(Data section begins)

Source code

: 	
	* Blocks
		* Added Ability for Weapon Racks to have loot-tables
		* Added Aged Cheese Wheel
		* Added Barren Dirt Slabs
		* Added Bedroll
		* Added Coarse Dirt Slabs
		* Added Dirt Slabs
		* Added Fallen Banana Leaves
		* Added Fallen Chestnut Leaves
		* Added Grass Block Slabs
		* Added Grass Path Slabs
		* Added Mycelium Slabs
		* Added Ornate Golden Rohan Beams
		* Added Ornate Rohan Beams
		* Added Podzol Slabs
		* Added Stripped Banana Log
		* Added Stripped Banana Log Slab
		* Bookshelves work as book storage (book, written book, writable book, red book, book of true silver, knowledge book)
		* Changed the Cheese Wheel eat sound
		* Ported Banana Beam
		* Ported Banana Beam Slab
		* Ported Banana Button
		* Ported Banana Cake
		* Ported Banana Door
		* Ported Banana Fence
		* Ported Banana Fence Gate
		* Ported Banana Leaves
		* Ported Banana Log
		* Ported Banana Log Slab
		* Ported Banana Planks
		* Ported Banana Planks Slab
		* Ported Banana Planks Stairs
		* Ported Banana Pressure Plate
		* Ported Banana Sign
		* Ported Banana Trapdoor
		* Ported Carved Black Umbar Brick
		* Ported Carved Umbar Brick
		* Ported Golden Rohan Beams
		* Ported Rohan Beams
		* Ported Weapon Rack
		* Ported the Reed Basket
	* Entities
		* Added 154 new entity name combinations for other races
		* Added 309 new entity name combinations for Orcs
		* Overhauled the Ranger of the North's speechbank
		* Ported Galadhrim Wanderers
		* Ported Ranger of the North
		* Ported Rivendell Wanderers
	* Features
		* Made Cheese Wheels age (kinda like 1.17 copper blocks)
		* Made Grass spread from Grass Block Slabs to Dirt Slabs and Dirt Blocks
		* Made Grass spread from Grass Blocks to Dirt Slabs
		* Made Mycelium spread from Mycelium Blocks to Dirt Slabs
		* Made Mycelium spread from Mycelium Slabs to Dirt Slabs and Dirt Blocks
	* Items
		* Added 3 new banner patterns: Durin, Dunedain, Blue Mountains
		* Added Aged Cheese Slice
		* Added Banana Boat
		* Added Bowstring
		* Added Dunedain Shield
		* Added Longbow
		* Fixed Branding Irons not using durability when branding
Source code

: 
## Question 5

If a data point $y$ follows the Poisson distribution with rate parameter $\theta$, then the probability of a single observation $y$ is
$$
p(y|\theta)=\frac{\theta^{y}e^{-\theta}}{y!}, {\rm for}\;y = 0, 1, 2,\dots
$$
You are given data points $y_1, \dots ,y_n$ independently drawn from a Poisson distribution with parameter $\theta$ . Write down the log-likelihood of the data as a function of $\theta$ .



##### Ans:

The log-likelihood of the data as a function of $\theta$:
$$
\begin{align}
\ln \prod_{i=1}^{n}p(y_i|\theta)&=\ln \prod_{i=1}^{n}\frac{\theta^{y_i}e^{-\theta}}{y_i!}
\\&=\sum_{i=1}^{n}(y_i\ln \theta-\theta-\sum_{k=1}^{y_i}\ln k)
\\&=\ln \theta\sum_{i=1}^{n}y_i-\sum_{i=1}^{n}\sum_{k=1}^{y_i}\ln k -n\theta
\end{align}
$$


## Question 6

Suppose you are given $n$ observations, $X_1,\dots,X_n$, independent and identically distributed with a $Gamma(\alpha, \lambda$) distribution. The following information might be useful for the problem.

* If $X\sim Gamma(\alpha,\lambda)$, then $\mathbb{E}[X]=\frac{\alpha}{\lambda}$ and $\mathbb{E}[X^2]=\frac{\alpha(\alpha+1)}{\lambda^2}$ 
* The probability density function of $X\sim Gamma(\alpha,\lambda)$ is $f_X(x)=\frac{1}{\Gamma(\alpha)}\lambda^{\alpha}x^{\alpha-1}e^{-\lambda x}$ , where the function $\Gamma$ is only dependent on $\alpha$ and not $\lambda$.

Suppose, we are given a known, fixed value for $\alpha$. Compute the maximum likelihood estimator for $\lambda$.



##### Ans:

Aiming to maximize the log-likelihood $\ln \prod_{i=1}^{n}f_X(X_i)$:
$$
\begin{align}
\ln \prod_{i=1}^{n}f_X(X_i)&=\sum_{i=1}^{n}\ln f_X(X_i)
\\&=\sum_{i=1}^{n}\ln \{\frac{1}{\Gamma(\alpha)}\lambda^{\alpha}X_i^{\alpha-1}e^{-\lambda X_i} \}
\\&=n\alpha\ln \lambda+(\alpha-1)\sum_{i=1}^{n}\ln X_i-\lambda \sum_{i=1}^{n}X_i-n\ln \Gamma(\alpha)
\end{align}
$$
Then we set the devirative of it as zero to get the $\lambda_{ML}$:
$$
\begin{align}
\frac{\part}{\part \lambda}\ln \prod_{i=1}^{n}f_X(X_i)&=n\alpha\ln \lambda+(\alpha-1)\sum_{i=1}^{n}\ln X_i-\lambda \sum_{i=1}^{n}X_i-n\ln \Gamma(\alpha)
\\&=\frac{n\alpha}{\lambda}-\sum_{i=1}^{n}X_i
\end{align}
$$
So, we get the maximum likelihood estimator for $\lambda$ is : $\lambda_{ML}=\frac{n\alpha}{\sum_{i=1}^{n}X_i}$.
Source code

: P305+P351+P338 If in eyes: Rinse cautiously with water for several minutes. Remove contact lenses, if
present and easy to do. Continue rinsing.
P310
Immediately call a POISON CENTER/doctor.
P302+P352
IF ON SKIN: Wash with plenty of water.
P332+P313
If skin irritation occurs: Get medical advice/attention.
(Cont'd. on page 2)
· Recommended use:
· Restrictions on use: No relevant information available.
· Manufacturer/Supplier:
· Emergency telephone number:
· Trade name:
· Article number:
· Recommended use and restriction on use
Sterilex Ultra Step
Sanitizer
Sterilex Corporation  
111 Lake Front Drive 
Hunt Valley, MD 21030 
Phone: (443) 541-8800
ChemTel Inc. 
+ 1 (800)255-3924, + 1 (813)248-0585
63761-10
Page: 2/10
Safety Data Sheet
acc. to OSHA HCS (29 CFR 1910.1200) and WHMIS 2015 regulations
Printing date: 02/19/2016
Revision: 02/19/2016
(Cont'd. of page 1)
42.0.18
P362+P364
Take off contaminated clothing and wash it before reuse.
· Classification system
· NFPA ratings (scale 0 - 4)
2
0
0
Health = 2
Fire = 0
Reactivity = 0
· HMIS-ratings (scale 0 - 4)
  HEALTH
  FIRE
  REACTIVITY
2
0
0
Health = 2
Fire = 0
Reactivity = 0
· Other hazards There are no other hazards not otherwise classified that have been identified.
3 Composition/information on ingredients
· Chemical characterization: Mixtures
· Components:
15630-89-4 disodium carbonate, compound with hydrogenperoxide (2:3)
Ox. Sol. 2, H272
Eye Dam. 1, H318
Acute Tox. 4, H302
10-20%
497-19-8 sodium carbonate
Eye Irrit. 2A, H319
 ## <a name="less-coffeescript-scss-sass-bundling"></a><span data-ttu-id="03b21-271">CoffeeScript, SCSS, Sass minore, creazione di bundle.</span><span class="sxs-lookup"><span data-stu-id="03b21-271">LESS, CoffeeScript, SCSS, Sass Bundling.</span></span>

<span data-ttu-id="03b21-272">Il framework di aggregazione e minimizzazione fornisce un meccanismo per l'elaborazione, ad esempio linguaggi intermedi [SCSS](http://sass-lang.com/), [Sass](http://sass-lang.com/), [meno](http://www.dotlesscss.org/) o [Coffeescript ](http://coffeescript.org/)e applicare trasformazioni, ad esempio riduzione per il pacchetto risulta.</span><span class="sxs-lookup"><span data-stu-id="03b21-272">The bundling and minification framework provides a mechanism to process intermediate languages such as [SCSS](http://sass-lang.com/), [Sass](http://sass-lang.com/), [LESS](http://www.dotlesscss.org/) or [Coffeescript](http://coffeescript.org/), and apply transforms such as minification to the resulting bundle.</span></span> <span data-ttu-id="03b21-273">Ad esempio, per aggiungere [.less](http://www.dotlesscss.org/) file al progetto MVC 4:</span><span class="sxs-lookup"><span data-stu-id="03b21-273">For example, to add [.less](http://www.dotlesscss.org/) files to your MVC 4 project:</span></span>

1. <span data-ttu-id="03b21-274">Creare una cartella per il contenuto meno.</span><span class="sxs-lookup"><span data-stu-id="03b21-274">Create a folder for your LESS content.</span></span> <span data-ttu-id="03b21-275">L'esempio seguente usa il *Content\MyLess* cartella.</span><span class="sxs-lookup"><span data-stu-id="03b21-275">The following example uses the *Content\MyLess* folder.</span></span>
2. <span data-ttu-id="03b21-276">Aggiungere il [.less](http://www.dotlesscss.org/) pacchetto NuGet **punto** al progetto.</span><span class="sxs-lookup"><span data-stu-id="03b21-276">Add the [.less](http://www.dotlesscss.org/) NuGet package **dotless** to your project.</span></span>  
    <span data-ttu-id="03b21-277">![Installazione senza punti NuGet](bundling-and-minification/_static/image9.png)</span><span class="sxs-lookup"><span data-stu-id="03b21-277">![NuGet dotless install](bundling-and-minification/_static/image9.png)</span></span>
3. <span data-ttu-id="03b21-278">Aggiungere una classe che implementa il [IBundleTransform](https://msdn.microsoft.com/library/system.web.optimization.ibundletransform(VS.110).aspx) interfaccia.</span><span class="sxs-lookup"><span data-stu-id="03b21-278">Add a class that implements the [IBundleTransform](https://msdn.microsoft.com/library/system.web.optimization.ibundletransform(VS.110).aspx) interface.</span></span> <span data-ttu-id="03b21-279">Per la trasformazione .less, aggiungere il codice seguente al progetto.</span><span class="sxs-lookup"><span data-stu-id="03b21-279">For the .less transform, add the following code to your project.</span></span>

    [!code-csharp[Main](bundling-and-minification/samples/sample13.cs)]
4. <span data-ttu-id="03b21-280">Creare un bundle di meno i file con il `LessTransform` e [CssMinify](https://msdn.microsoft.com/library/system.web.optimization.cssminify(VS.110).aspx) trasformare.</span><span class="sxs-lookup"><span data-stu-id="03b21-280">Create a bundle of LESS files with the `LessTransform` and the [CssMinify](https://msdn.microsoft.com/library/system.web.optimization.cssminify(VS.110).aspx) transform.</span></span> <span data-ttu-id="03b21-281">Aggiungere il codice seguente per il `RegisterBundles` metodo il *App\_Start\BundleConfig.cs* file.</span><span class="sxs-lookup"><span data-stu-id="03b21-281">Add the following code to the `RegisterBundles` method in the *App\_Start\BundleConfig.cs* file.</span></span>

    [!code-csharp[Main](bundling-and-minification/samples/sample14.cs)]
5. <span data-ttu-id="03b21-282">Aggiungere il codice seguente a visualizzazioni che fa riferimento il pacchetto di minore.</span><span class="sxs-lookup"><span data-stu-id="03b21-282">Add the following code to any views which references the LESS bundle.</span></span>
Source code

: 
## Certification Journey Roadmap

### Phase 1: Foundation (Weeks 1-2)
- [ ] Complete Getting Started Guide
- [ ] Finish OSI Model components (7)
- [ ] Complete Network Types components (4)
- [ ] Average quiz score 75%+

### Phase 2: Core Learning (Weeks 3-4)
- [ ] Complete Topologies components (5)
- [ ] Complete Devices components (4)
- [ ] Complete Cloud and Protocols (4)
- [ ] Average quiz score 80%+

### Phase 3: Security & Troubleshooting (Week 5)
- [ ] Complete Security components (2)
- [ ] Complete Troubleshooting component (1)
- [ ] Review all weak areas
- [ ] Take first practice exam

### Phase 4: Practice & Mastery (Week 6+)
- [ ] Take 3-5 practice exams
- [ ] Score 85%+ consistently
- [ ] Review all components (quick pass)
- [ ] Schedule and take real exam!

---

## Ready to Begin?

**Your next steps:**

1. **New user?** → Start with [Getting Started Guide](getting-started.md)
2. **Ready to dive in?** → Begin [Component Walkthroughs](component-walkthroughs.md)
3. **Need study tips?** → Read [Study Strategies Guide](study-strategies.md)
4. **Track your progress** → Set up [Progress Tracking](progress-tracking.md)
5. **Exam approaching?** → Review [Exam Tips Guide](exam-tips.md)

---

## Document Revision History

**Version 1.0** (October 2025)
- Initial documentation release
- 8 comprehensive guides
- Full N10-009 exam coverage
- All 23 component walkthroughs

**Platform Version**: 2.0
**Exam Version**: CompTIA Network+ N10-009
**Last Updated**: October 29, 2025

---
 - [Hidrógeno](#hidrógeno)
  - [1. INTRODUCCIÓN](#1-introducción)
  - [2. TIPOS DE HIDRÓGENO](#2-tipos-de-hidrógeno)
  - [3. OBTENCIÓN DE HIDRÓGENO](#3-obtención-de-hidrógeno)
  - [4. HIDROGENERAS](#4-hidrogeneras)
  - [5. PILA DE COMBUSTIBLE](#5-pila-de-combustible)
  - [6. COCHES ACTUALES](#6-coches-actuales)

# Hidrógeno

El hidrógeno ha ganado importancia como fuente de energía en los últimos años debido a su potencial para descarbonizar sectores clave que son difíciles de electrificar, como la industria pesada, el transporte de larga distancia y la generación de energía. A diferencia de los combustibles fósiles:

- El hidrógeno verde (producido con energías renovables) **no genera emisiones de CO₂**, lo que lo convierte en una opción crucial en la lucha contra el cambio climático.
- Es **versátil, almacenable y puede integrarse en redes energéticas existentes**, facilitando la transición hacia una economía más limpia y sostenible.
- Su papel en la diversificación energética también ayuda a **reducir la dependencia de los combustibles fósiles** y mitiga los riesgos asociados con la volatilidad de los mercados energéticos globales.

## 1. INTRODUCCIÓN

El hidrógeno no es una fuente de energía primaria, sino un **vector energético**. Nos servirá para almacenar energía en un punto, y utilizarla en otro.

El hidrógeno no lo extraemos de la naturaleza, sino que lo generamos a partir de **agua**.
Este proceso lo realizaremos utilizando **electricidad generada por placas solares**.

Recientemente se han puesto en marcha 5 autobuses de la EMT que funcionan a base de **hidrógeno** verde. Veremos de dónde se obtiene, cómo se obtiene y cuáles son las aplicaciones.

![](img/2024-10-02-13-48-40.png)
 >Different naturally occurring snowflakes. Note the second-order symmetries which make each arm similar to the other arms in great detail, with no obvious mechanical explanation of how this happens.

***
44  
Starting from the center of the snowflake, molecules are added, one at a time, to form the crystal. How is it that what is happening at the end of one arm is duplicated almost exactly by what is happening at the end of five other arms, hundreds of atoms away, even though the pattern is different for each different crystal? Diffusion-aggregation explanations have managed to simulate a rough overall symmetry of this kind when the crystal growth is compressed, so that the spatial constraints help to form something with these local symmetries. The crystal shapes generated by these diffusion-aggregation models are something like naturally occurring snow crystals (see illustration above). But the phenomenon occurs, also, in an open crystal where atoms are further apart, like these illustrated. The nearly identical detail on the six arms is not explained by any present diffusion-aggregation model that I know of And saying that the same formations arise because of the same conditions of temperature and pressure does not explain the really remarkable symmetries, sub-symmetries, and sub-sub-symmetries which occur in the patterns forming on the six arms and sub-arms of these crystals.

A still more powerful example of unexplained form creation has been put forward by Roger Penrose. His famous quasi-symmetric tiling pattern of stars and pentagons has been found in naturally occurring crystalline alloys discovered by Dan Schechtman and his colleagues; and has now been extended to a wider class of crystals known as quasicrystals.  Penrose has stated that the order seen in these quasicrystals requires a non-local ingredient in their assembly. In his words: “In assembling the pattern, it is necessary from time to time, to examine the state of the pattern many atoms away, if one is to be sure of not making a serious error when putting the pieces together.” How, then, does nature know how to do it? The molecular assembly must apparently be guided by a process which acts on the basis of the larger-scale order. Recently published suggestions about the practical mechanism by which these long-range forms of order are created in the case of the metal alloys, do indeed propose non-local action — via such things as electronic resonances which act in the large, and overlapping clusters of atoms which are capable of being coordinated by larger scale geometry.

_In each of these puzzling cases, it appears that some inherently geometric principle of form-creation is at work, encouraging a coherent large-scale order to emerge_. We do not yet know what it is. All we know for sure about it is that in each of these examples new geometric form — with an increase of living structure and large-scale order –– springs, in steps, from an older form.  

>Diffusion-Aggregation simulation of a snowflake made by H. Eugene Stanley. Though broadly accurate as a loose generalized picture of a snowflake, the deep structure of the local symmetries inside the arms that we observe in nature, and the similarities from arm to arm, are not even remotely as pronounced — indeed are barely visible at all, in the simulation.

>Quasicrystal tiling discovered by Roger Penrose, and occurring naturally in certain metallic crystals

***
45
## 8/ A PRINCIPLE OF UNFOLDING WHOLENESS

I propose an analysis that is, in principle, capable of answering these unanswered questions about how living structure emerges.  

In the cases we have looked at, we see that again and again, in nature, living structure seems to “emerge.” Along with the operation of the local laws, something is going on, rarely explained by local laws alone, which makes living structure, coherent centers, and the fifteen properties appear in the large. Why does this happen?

(Data section ends)

What you should do:
Scan the records above for the string "Creare", then select every line that holds it.

Finished task:
1. <span data-ttu-id="03b21-274">Creare una cartella per il contenuto meno.</span><span class="sxs-lookup"><span data-stu-id="03b21-274">Create a folder for your LESS content.</span></span> <span data-ttu-id="03b21-275">L'esempio seguente usa il *Content\MyLess* cartella.</span><span class="sxs-lookup"><span data-stu-id="03b21-275">The following example uses the *Content\MyLess* folder.</span></span>
4. <span data-ttu-id="03b21-280">Creare un bundle di meno i file con il `LessTransform` e [CssMinify](https://msdn.microsoft.com/library/system.web.optimization.cssminify(VS.110).aspx) trasformare.</span><span class="sxs-lookup"><span data-stu-id="03b21-280">Create a bundle of LESS files with the `LessTransform` and the [CssMinify](https://msdn.microsoft.com/library/system.web.optimization.cssminify(VS.110).aspx) transform.</span></span> <span data-ttu-id="03b21-281">Aggiungere il codice seguente per il `RegisterBundles` metodo il *App\_Start\BundleConfig.cs* file.</span><span class="sxs-lookup"><span data-stu-id="03b21-281">Add the following code to the `RegisterBundles` method in the *App\_Start\BundleConfig.cs* file.</span></span>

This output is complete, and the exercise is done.